Drawing voter attention to a seminal election during high summer in Seattle evokes a long-ago lament from one local minister: “Our congregation has its ups and downs this time of year. They’re up in the mountains or down on the Sound.”
The electorate does have vital reasons to tune in, despite a dismal campaign. The election in the Emerald City has unfolded along familiar lines. Candidates for Mayor and City Council court special interest groups at forums. It’s the politics of tell them what they want to hear, with genuine debate almost nonexistent. The pursuit of endorsements consumes inordinate time.
“We do the thinking for you,” The Stranger once told readers, touting its endorsements. The Seattle Times has headed down the right lane, pretty much staying in that lane since Fairview Fannie touted reelection of gambling tolerance-policy kingpin, King County Prosecutor Charles O. Carroll, when I voted in my first Seattle primary back in 1970. (Carroll lost.)
In the years since, while its reporting flourishes, the Times’ editorial page has boosted the election and reelection of would-be governors Dino Rossi and Rob McKenna; aspiring Attorney General Reagan Dunn; wannabe U.S. Sens. Rod Chandler and Mike McGavick; and hopeful Congresspersons John Koster and Dino Rossi – yep, him again. The paper boosted a bevy of losing Seattle City Council hopefuls two years ago.
Where do they get these candidates? Of more consequence, why don’t Seattle voters strike out and make their own, better choices? By endorsing a weak primary candidate in Cary Moon – a rich white woman who kept running down “white people” – The Stranger in 2017 shot down State Rep. Jessyn Farrell, who could have run even with and possibly beaten Jenny Durkan.

» **GIVEN DATA**:
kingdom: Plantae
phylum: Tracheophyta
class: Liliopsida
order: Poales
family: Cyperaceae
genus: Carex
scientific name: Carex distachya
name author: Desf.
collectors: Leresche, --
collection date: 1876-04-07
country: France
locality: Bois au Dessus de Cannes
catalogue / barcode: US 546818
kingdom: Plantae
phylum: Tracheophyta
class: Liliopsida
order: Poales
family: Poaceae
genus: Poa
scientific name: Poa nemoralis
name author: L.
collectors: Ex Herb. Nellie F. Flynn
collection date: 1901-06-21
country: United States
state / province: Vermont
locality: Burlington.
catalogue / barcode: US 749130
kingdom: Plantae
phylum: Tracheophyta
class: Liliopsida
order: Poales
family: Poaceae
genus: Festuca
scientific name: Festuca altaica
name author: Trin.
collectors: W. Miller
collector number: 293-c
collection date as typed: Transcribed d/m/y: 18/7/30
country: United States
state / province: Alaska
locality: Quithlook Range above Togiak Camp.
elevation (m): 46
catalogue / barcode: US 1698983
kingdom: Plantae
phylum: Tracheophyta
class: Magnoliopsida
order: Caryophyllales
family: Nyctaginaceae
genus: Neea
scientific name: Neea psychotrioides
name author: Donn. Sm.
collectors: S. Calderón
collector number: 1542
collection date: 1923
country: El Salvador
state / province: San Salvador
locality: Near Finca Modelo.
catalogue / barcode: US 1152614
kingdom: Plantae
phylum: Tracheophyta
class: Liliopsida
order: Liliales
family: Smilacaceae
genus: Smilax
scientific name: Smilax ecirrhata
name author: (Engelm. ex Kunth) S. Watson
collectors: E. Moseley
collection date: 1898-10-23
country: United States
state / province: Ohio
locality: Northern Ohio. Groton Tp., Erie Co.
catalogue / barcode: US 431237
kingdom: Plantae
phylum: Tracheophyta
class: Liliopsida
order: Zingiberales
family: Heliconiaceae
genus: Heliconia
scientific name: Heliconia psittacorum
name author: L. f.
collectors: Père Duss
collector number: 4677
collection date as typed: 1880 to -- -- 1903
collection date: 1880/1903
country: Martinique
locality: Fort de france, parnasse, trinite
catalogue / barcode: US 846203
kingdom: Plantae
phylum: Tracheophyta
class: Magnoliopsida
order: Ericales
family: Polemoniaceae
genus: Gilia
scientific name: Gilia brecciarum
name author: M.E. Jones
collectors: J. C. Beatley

» **WRITTEN EXERCISE**:
In the Seattle election commentary, which candidate did The Stranger endorse in the 2017 primary? The records have no connection to the Seattle election commentary.

» **FULL SOLUTION**:
Cary Moon